Two researchers said they were able to take control of a Tesla Model S by hacking into the car’s entertainment system.
When the car was cruising at less than five miles per hour or idling, the researchers were able to apply the emergency hand brake, bringing the car to an immediate stop.
At speeds higher than that, the Model S “gracefully” shut off its engine, allowing the driver to maintain control over steering and braking, according to a blog post written by one of the researchers, Kevin Mahaffey, who is co-founder and chief technology officer of cybersecurity firm Lookout.
The pair was also able to remotely lock and unlock the car, control the radio and touch screen displays and open and close the trunk.

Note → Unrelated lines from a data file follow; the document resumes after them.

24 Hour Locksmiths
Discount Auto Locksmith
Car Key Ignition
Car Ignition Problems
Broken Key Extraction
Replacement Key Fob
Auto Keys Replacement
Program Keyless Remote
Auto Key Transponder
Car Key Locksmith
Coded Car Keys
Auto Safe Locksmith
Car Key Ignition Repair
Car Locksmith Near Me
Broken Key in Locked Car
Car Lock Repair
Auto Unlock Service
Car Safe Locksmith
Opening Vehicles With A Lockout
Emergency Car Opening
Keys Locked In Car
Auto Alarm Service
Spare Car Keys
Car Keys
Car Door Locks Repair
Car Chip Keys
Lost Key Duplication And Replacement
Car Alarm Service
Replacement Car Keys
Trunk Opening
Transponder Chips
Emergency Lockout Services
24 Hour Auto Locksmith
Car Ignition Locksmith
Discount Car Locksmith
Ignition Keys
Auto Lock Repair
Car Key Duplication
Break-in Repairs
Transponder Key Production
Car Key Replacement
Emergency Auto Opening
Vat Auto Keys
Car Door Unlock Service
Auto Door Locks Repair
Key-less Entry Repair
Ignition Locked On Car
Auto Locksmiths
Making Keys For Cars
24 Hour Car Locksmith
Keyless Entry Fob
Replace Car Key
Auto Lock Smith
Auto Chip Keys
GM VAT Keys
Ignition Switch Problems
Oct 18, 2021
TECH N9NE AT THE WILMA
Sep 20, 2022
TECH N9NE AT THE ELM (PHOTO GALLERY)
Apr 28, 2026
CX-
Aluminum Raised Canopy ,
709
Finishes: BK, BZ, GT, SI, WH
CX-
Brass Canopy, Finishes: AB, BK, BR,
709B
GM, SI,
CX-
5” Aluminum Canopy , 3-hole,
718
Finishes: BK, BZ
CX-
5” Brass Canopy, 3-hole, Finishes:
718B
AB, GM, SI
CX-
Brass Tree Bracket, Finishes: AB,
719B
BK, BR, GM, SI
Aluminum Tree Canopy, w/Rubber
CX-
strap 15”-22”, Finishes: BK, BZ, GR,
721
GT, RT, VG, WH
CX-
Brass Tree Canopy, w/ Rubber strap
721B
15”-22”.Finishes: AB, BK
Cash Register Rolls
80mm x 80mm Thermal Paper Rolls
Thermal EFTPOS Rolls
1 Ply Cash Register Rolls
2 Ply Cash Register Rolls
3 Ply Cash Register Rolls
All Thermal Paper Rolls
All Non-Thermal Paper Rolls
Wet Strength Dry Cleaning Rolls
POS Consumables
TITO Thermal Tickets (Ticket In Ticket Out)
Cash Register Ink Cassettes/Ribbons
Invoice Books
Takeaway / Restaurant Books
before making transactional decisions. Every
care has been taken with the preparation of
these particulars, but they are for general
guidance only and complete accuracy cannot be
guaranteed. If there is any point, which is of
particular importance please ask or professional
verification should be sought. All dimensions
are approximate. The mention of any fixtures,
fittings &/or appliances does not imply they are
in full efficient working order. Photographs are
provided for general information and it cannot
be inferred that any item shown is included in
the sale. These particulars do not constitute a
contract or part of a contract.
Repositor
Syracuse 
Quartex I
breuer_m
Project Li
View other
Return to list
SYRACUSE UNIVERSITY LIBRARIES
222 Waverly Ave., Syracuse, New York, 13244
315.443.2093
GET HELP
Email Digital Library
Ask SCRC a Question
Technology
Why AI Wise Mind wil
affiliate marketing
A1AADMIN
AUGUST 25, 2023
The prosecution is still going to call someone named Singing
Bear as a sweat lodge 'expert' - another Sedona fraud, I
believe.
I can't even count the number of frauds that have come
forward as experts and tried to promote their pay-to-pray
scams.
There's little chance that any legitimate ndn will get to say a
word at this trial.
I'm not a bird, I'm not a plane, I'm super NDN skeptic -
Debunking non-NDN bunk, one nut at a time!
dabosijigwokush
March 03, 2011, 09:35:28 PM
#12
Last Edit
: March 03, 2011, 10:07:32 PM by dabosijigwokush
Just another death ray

A Tesla spokeswoman said the company has developed a fix, which was already sent out to all Model S cars through an over-the-air software update. These updates can be downloaded by the driver via Wi-Fi or cellular connection.
Mahaffey and Marc Rogers, principal security researcher at web security company CloudFlare, hacked the vehicle over the course of a year.
They said they found six vulnerabilities in the car’s security system but emphasized that it was after having physical access to the Model S. The researchers said they took control of the car’s entertainment system after connecting their laptop to the car’s Ethernet cable. Then, they were able to access the systems remotely.
In the blog post, Mahaffey praised Tesla’s over-the-air update system and its isolation of the car’s entertainment system from the vehicle network.
But he said the automaker needed to bolster individual system security, as the researchers took full control over the car’s entertainment system by breaching each system individually and using that access to get into another system.
“Overall, I feel more secure driving in a Tesla Model S than any other connected car on the road,” Mahaffey wrote.
Rogers and Mahaffey will present their full research at this week’s Def Con hacking conference in Las Vegas.
News of the Tesla hack comes just weeks after a report that cybersecurity researchers were able to take remote control of a Jeep Cherokee, leading Fiat Chrysler Automobiles to recall 1.4 million vehicles.